Install the JAR located in JARPATH on the Teradata server, and create the table operator UDF using BTEQ or a JDBC-connected tool

CALL sqlj.install_jar('SJ!/presto/table/operator/jar/JARPATH',’presto',0)
REPLACE FUNCTION presto_table_operator()
        RETURNS TABLE VARYING USING FUNCTION session_contract
        LANGUAGE JAVA NO SQL PARAMETER STYLE SQLTABLE EXTERNAL
        NAME 'presto:com.starburstdata.teradata.PrestoTableOperator.execute'

No Teradata restart is needed for the changes to take effect.

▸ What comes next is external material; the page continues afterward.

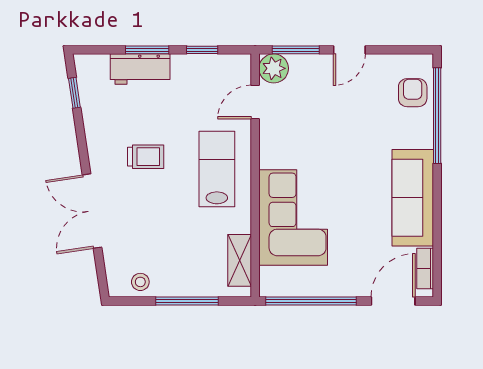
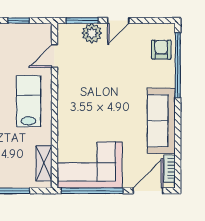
plant: (274, 68) -> (92, 33), moved
corner sofa: (293, 218) -> (90, 165), moved, turned -90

Each user that connects to Teradata from Presto needs to be granted sufficient access:

GRANT EXECUTE ON SPECIFIC FUNCTION test.presto_table_operator TO your_user

Alternatively access to table operator UDF can be granted via ROLE

CREATE ROLE presto_table_operator_users;
GRANT EXECUTE ON SPECIFIC FUNCTION test.presto_table_operator TO presto_table_operator_users;
GRANT presto_table_operator_users TO your_user;

This also requires to set the role for any impersonated user, this could be achieved with the below in teradata.properties file:

teradata.impersonation-role=presto_table_operator_users

Uninstallation:

DROP FUNCTION presto_table_operator
CALL sqlj.remove_jar(‘presto’',0)

Upgrades:

It is recommended for upgrade to install the Presto table operator under a different name. The UDF function should also use a different name. That way it is possible to have different Presto table operator versions installed at the same time and an upgrade process does not affect the currently working system.